Nacida el 1º de junio de 1954 en Mesón de Fierro, “un pueblito de campo muy viejo, que queda entre Villa Angela, Coronel Pinedo y San Bernardo” Coca es hija del ama de casa Ermelinda Araya, de 99 años y que “vive acá nomás, en la entrada” y del agricultor Angel Barrios, quien murió y que “tenía un campito donde sembrábamos algodón, sandía, zapallo, camote y maíz.
-¿Cómo era la vida en el Chaco?
-Es una vida muy dura, es muy difícil mejorar y salir adelante. Hay mucha pobreza y la gente se mantiene con eso: con algunos animales y una quinta de donde sacan zapallos y verduras. Chicos y grandes trabajábamos el campito. A los cinco o seis años andábamos corriendo vacas, gallinas y chanchos.
-¿Cuándo vinieron a Funes?
-Cuando yo tenía 32 años, en 1986, vino una creciente muy grande. Fue terrible: el agua se llevaba las vacas. Abandonamos todo. Primero vino mi marido y al mes fue a buscarnos. Un vecino vino con un tractor con acoplado y nos sacó del campo hasta la ruta, donde tomamos un colectivo hasta Hermoso Campo y allí tomamos el tren hasta Rosario.
-¿Cómo fueron los comienzos?
-Vinimos con mi marido y siete hijos a vivir dos meses a la casa de una hermana, en Pérez, que trabajaba en las quintas, hasta que pudimos alquilar. Después, en el 87, me enfermé muy grave de cálculos en la vesícula y me internaron tres meses y me operaron en el (Hospital Provincial del) Centenario. Un día vino el director del hospital y me dijo: “Te tengo que operar de vuelta”. Estaba muy flaca y no podía ni camnar, terminé en una silla de ruedas. Mi marido se iba a las 5 de la mañana a trabajar a las quintas, por suerte vino mi hermana de Buenos Aires y me dijo: “Tengo un terreno en Funes, si querés me lo pagás, y si no es tuyo”. Así que nos vinimos al barrio, donde viven todos mis hermanos.

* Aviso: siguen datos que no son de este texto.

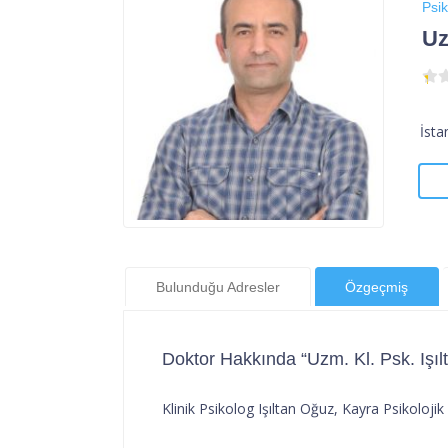
Psik
Uz
İsta
Bulunduğu Adresler
Özgeçmiş
Doktor Hakkında “Uzm. Kl. Psk. Işı
Klinik Psikolog Işıltan Oğuz, Kayra Psikoloj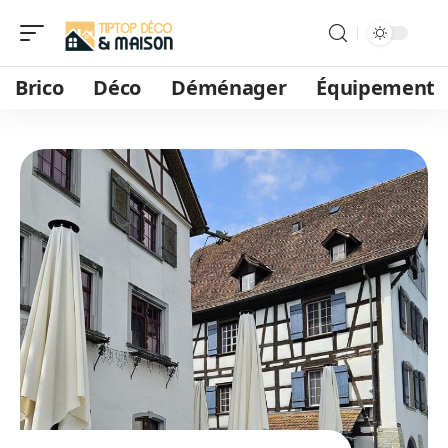
Brico
Déco
Déménager
Équipement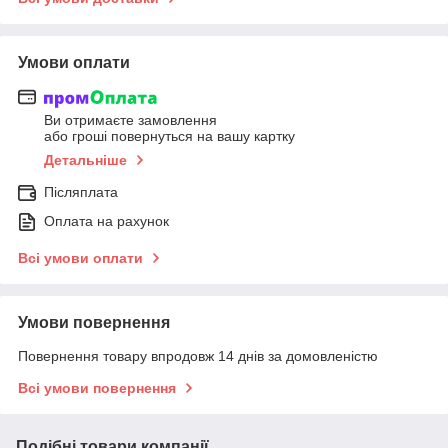
Умови оплати
Ви отримаєте замовлення
або гроші повернуться на вашу картку
Детальніше
Післяплата
Оплата на рахунок
Всі умови оплати
Умови повернення
Повернення товару впродовж 14 днів за домовленістю
Всі умови повернення
Подібні товари компанії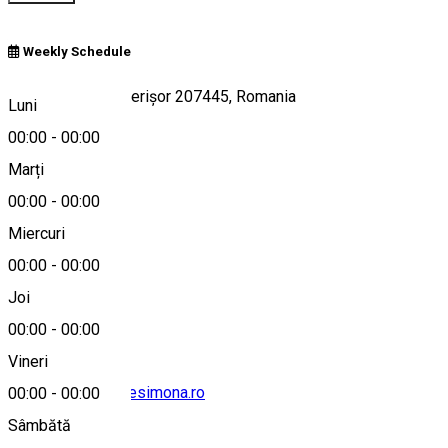
Weekly Schedule
Aleea 1 Florilor, Perișor 207445, Romania
Luni
00:00
-
00:00
Marți
Hartă
00:00
-
00:00
Miercuri
00:00
-
00:00
0752207876
Joi
00:00
-
00:00
Vineri
contact@pensiunesimona.ro
00:00
-
00:00
Sâmbătă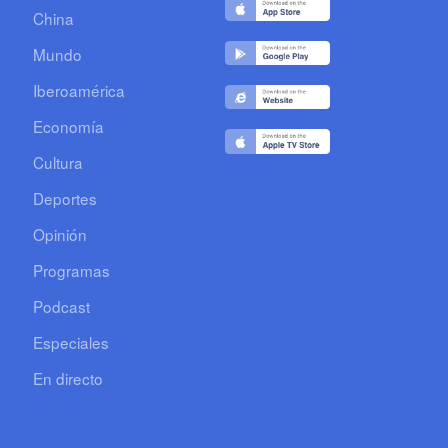
China
Mundo
Iberoamérica
Economía
Cultura
Deportes
Opinión
Programas
Podcast
Especiales
En directo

-¿Cómo era Villa Golf entonces?
-No había nada. Estaba el golf cerca y había cinco o seis casas. Vinieron mis hermanos y mi marido a hacer la cocina. Compramos muebles usados, una cocina y camas para los chicos. Habían unos piletones, acá nomás, de donde agarrábamos ladrillos y escombros con los chicos y los traíamos. Después por Mendoza íbamos con mi marido y sacábamos tierra, chapas y fierros.
-¿Cómo hicieron para salir adelante?
-Soy muy católica. Tengo mucha fe en la Virgen y me ayudó. Y salí adelante. Mi esposo trabajaba solo en las quintas y podíamos comprar el pan y la carne y mandar a los chicos a la escuela. Tenía dos hijas de 15 y 16 años sin trabajo. Empecé a trabajar en la Municipalidad, de mucama en el Dispensario, donde entré por el Plan Jefas y Jefes de Hogar.

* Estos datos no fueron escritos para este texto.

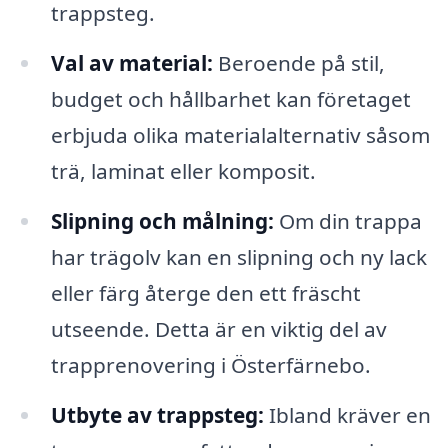
trappsteg.
Val av material:
Beroende på stil,
budget och hållbarhet kan företaget
erbjuda olika materialalternativ såsom
trä, laminat eller komposit.
Slipning och målning:
Om din trappa
har trägolv kan en slipning och ny lack
eller färg återge den ett fräscht
utseende. Detta är en viktig del av
trapprenovering i Österfärnebo.
Utbyte av trappsteg:
Ibland kräver en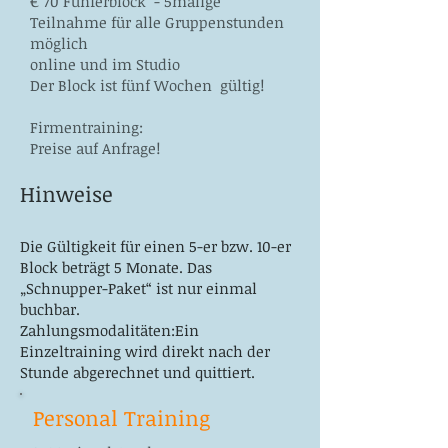
€ 70 Fünferblock - 5malige
Teilnahme für alle Gruppenstunden
möglich
online und im Studio
Der Block ist fünf Wochen gültig!
Firmentraining:
Preise auf Anfrage!
Hinweise
Die Gültigkeit für einen 5-er bzw. 10-er
Block beträgt 5 Monate. Das
„Schnupper-Paket“ ist nur einmal
buchbar.
Zahlungsmodalitäten:
Ein
Einzeltraining wird direkt nach der
Stunde abgerechnet und quittiert.
Personal Training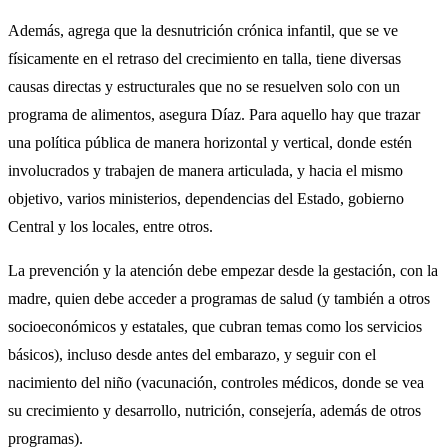
Además, agrega que la desnutrición crónica infantil, que se ve
físicamente en el retraso del crecimiento en talla, tiene diversas
causas directas y estructurales que no se resuelven solo con un
programa de alimentos, asegura Díaz. Para aquello hay que trazar
una política pública de manera horizontal y vertical, donde estén
involucrados y trabajen de manera articulada, y hacia el mismo
objetivo, varios ministerios, dependencias del Estado, gobierno
Central y los locales, entre otros.
La prevención y la atención debe empezar desde la gestación, con la
madre, quien debe acceder a programas de salud (y también a otros
socioeconómicos y estatales, que cubran temas como los servicios
básicos), incluso desde antes del embarazo, y seguir con el
nacimiento del niño (vacunación, controles médicos, donde se vea
su crecimiento y desarrollo, nutrición, consejería, además de otros
programas).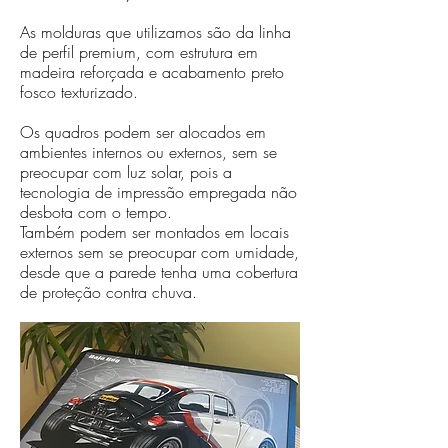
As molduras que utilizamos são da linha
de perfil premium, com estrutura em
madeira reforçada e acabamento preto
fosco texturizado.
Os quadros podem ser alocados em
ambientes internos ou externos, sem se
preocupar com luz solar, pois a
tecnologia de impressão empregada não
desbota com o tempo.
Também podem ser montados em locais
externos sem se preocupar com umidade,
desde que a parede tenha uma cobertura
de proteção contra chuva.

-¿Cómo surgió la idea del comedor comunitario?
-Hará 15 años, cuando estaba el doctor (Juvenal) Rimini, empezamos con el comedor en el galpón del panadero. Estuvimos más de un año, pero “Pico” tenía que hacer el pan, así que no podíamos estar más, y yo ofrecí mi casa para cocinar.
-¿Qué pasó en la pandemia?
-Cuando vino la pandemia fue muy duro porque acá hay muchos albañiles y gente que corta el pasto, estaban todos enfermos y no podían salir. Había mucho hambre. Me agarré el Covid y casi me muero. Estuve un año con terapeuta y gracias a Dios me curé. Un día vino mi hija Isabel y me dijo: “¿Qué te parece si les hacemos una comida?” Y así empezamos a cocinar papas, polenta, guiso de fideos y de arroz, locro. Con el Covid empecé con el merendero y con apoyo escolar con maestras jóvenes que venían y con técnicos que daban electricidad, y también repartíamos bolsones.

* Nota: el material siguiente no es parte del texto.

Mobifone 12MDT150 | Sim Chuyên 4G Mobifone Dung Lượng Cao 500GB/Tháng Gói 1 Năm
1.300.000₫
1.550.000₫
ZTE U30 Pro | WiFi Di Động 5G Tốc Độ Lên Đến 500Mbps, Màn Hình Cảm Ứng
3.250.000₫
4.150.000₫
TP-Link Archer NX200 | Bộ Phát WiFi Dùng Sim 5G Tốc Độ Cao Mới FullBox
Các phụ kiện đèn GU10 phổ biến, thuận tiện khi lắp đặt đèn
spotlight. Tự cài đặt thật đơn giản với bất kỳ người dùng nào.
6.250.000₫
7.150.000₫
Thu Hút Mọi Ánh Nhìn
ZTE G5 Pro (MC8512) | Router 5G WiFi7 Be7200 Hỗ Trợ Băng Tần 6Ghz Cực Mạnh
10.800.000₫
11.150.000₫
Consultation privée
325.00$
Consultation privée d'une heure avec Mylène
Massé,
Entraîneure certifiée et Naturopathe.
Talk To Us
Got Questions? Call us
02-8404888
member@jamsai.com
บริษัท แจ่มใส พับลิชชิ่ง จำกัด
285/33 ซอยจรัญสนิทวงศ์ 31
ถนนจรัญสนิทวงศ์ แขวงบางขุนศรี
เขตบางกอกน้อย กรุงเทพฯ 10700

-¿Cómo mantienen el comedor?
-A la gente le pido que done lo que pueda. Yo soy pensionada y mi marido es jubilado, pero cuando no alcanza para cocinar lo compro.
-¿Cuántas familas vienen a comer?
-Tengo 30 familias, por ahí son 28. Vienen con con su taper o con ollas para cinco, seis, siete y ocho. Tengo una olla grande. Mi marido me ayuda a pelar el pollo y a cortar la carne. Si tenemos mercadería damos la merienda. Nos donan pan y yo compro mermelada. Ayer tenía mate cocido y no tenía pan, pero si no tengo pan hago tortas fritas.
-¿Qué le pedís a la gente?
-Entiendo a la gente porque está todo muy caro, así que le agradezco lo que nos da y ojalá Dios se lo muiltiplique. Que done lo que pueda: un paquete de fideos o de arroz para nosotros es mucho.